About this exercise: When you respond, restate each record exactly as it is given.

Records to use:
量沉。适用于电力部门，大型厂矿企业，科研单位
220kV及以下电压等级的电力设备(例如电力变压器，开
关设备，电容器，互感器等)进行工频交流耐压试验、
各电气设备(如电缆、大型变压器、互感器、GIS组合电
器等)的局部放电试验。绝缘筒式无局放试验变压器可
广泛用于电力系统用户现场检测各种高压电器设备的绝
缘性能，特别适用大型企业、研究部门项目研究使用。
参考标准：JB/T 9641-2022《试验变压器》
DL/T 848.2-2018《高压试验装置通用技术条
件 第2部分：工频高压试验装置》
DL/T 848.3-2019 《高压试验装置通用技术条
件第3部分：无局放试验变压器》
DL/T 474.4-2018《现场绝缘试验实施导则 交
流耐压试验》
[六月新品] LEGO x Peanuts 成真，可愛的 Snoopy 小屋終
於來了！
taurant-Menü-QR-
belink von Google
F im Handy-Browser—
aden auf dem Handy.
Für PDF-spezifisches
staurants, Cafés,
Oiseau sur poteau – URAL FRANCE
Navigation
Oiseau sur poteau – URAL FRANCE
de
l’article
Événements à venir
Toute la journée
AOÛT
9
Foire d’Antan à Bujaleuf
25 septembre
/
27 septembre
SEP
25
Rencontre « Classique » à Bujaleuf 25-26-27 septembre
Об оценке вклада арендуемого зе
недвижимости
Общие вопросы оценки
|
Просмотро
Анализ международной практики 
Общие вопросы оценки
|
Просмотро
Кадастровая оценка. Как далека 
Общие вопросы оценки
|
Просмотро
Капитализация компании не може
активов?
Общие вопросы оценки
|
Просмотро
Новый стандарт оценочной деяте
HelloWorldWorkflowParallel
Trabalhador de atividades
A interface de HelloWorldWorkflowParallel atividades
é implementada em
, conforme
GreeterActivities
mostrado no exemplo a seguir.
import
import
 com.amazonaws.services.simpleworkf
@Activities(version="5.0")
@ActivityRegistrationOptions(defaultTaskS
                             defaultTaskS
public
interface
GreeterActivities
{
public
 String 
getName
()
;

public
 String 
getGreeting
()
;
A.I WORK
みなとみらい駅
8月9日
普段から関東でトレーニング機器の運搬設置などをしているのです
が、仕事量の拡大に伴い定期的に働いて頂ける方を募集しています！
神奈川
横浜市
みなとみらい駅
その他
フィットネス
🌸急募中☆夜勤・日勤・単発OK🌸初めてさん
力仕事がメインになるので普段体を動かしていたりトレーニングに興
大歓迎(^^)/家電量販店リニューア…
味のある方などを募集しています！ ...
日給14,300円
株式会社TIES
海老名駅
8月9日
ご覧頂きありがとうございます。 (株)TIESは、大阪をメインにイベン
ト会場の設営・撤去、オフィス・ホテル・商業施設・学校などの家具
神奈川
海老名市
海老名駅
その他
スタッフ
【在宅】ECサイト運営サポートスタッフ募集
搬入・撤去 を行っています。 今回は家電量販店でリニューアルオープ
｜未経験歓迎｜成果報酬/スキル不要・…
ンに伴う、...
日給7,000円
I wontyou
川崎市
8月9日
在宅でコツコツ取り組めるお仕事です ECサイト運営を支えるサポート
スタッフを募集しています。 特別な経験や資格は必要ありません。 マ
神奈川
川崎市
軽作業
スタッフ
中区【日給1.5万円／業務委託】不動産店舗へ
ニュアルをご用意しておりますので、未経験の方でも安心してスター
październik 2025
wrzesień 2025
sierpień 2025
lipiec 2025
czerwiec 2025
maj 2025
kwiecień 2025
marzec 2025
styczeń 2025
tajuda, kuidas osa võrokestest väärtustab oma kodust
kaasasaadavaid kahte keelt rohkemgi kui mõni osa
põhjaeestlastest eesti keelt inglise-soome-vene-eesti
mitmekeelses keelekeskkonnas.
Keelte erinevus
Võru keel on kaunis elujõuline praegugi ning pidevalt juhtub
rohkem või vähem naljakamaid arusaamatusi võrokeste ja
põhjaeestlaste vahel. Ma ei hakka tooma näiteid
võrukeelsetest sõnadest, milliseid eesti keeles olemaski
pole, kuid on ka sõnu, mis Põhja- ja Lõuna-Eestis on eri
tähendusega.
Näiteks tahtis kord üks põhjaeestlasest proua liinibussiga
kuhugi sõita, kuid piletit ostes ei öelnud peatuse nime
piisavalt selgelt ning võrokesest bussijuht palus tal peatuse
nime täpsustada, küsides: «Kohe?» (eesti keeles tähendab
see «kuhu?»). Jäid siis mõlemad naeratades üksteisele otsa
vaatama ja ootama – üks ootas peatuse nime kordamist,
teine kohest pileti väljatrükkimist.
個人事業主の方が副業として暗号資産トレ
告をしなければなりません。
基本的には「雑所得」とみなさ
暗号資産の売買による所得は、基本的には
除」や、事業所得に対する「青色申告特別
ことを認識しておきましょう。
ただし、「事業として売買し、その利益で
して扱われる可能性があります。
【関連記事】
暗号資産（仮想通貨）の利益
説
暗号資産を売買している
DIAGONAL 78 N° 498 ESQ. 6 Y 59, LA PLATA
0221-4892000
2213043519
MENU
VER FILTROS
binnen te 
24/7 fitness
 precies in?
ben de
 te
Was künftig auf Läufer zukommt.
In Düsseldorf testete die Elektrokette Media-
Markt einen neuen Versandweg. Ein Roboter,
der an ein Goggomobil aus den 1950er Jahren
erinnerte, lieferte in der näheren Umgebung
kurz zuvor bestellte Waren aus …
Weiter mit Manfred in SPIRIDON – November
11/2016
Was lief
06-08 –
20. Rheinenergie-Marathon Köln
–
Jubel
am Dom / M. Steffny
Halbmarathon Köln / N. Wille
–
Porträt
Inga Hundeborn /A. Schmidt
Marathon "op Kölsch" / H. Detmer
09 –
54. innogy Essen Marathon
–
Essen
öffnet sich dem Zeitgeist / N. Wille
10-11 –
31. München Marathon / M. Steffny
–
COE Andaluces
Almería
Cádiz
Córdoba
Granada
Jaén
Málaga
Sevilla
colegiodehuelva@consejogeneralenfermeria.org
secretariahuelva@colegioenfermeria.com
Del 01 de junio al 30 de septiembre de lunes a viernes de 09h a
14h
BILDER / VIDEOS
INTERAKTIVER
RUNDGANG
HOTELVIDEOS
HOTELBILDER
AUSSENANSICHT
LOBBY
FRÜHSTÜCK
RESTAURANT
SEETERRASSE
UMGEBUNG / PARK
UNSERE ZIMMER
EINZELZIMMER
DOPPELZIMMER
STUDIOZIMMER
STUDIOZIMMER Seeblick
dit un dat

Result:
量沉。适用于电力部门，大型厂矿企业，科研单位
220kV及以下电压等级的电力设备(例如电力变压器，开
关设备，电容器，互感器等)进行工频交流耐压试验、
各电气设备(如电缆、大型变压器、互感器、GIS组合电
器等)的局部放电试验。绝缘筒式无局放试验变压器可
广泛用于电力系统用户现场检测各种高压电器设备的绝
缘性能，特别适用大型企业、研究部门项目研究使用。
参考标准：JB/T 9641-2022《试验变压器》
DL/T 848.2-2018《高压试验装置通用技术条
件 第2部分：工频高压试验装置》
DL/T 848.3-2019 《高压试验装置通用技术条
件第3部分：无局放试验变压器》
DL/T 474.4-2018《现场绝缘试验实施导则 交
流耐压试验》
[六月新品] LEGO x Peanuts 成真，可愛的 Snoopy 小屋終
於來了！
taurant-Menü-QR-
belink von Google
F im Handy-Browser—
aden auf dem Handy.
Für PDF-spezifisches
staurants, Cafés,
Oiseau sur poteau – URAL FRANCE
Navigation
Oiseau sur poteau – URAL FRANCE
de
l’article
Événements à venir
Toute la journée
AOÛT
9
Foire d’Antan à Bujaleuf
25 septembre
/
27 septembre
SEP
25
Rencontre « Classique » à Bujaleuf 25-26-27 septembre
Об оценке вклада арендуемого зе
недвижимости
Общие вопросы оценки
|
Просмотро
Анализ международной практики 
Общие вопросы оценки
|
Просмотро
Кадастровая оценка. Как далека 
Общие вопросы оценки
|
Просмотро
Капитализация компании не може
активов?
Общие вопросы оценки
|
Просмотро
Новый стандарт оценочной деяте
HelloWorldWorkflowParallel
Trabalhador de atividades
A interface de HelloWorldWorkflowParallel atividades
é implementada em
, conforme
GreeterActivities
mostrado no exemplo a seguir.
import
import
 com.amazonaws.services.simpleworkf
@Activities(version="5.0")
@ActivityRegistrationOptions(defaultTaskS
                             defaultTaskS
public
interface
GreeterActivities
{
public
 String 
getName
()
;

public
 String 
getGreeting
()
;
A.I WORK
みなとみらい駅
8月9日
普段から関東でトレーニング機器の運搬設置などをしているのです
が、仕事量の拡大に伴い定期的に働いて頂ける方を募集しています！
神奈川
横浜市
みなとみらい駅
その他
フィットネス
🌸急募中☆夜勤・日勤・単発OK🌸初めてさん
力仕事がメインになるので普段体を動かしていたりトレーニングに興
大歓迎(^^)/家電量販店リニューア…
味のある方などを募集しています！ ...
日給14,300円
株式会社TIES
海老名駅
8月9日
ご覧頂きありがとうございます。 (株)TIESは、大阪をメインにイベン
ト会場の設営・撤去、オフィス・ホテル・商業施設・学校などの家具
神奈川
海老名市
海老名駅
その他
スタッフ
【在宅】ECサイト運営サポートスタッフ募集
搬入・撤去 を行っています。 今回は家電量販店でリニューアルオープ
｜未経験歓迎｜成果報酬/スキル不要・…
ンに伴う、...
日給7,000円
I wontyou
川崎市
8月9日
在宅でコツコツ取り組めるお仕事です ECサイト運営を支えるサポート
スタッフを募集しています。 特別な経験や資格は必要ありません。 マ
神奈川
川崎市
軽作業
スタッフ
中区【日給1.5万円／業務委託】不動産店舗へ
ニュアルをご用意しておりますので、未経験の方でも安心してスター
październik 2025
wrzesień 2025
sierpień 2025
lipiec 2025
czerwiec 2025
maj 2025
kwiecień 2025
marzec 2025
styczeń 2025
tajuda, kuidas osa võrokestest väärtustab oma kodust
kaasasaadavaid kahte keelt rohkemgi kui mõni osa
põhjaeestlastest eesti keelt inglise-soome-vene-eesti
mitmekeelses keelekeskkonnas.
Keelte erinevus
Võru keel on kaunis elujõuline praegugi ning pidevalt juhtub
rohkem või vähem naljakamaid arusaamatusi võrokeste ja
põhjaeestlaste vahel. Ma ei hakka tooma näiteid
võrukeelsetest sõnadest, milliseid eesti keeles olemaski
pole, kuid on ka sõnu, mis Põhja- ja Lõuna-Eestis on eri
tähendusega.
Näiteks tahtis kord üks põhjaeestlasest proua liinibussiga
kuhugi sõita, kuid piletit ostes ei öelnud peatuse nime
piisavalt selgelt ning võrokesest bussijuht palus tal peatuse
nime täpsustada, küsides: «Kohe?» (eesti keeles tähendab
see «kuhu?»). Jäid siis mõlemad naeratades üksteisele otsa
vaatama ja ootama – üks ootas peatuse nime kordamist,
teine kohest pileti väljatrükkimist.
個人事業主の方が副業として暗号資産トレ
告をしなければなりません。
基本的には「雑所得」とみなさ
暗号資産の売買による所得は、基本的には
除」や、事業所得に対する「青色申告特別
ことを認識しておきましょう。
ただし、「事業として売買し、その利益で
して扱われる可能性があります。
【関連記事】
暗号資産（仮想通貨）の利益
説
暗号資産を売買している
DIAGONAL 78 N° 498 ESQ. 6 Y 59, LA PLATA
0221-4892000
2213043519
MENU
VER FILTROS
binnen te 
24/7 fitness
 precies in?
ben de
 te
Was künftig auf Läufer zukommt.
In Düsseldorf testete die Elektrokette Media-
Markt einen neuen Versandweg. Ein Roboter,
der an ein Goggomobil aus den 1950er Jahren
erinnerte, lieferte in der näheren Umgebung
kurz zuvor bestellte Waren aus …
Weiter mit Manfred in SPIRIDON – November
11/2016
Was lief
06-08 –
20. Rheinenergie-Marathon Köln
–
Jubel
am Dom / M. Steffny
Halbmarathon Köln / N. Wille
–
Porträt
Inga Hundeborn /A. Schmidt
Marathon "op Kölsch" / H. Detmer
09 –
54. innogy Essen Marathon
–
Essen
öffnet sich dem Zeitgeist / N. Wille
10-11 –
31. München Marathon / M. Steffny
–
COE Andaluces
Almería
Cádiz
Córdoba
Granada
Jaén
Málaga
Sevilla
colegiodehuelva@consejogeneralenfermeria.org
secretariahuelva@colegioenfermeria.com
Del 01 de junio al 30 de septiembre de lunes a viernes de 09h a
14h
BILDER / VIDEOS
INTERAKTIVER
RUNDGANG
HOTELVIDEOS
HOTELBILDER
AUSSENANSICHT
LOBBY
FRÜHSTÜCK
RESTAURANT
SEETERRASSE
UMGEBUNG / PARK
UNSERE ZIMMER
EINZELZIMMER
DOPPELZIMMER
STUDIOZIMMER
STUDIOZIMMER Seeblick
dit un dat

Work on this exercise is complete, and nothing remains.